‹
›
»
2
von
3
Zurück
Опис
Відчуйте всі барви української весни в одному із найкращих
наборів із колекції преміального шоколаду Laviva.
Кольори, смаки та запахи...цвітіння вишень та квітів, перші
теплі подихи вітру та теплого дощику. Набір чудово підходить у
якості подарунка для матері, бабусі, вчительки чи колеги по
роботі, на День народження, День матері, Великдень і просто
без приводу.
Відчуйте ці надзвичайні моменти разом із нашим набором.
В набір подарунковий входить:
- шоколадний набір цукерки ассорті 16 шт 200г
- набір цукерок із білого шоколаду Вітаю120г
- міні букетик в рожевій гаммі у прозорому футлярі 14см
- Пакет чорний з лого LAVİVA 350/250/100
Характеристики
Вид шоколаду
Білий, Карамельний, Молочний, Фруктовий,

--

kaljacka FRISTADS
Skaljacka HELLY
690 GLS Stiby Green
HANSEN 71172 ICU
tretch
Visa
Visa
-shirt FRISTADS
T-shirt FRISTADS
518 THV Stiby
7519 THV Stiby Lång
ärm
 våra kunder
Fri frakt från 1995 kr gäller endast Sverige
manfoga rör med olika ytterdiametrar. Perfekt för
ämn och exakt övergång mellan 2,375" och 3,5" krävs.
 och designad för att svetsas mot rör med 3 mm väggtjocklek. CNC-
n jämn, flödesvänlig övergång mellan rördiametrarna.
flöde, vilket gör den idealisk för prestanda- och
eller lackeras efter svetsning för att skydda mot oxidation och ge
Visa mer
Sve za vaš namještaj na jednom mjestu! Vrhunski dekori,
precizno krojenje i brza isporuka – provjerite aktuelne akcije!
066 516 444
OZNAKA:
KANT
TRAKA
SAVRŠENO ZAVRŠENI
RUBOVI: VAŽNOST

**WHAT IS NEEDED**
The answer is every line in the data where the word "шоколаду" appears.

**EXERCISE ANSWER**
наборів із колекції преміального шоколаду Laviva.
- набір цукерок із білого шоколаду Вітаю120г
Вид шоколаду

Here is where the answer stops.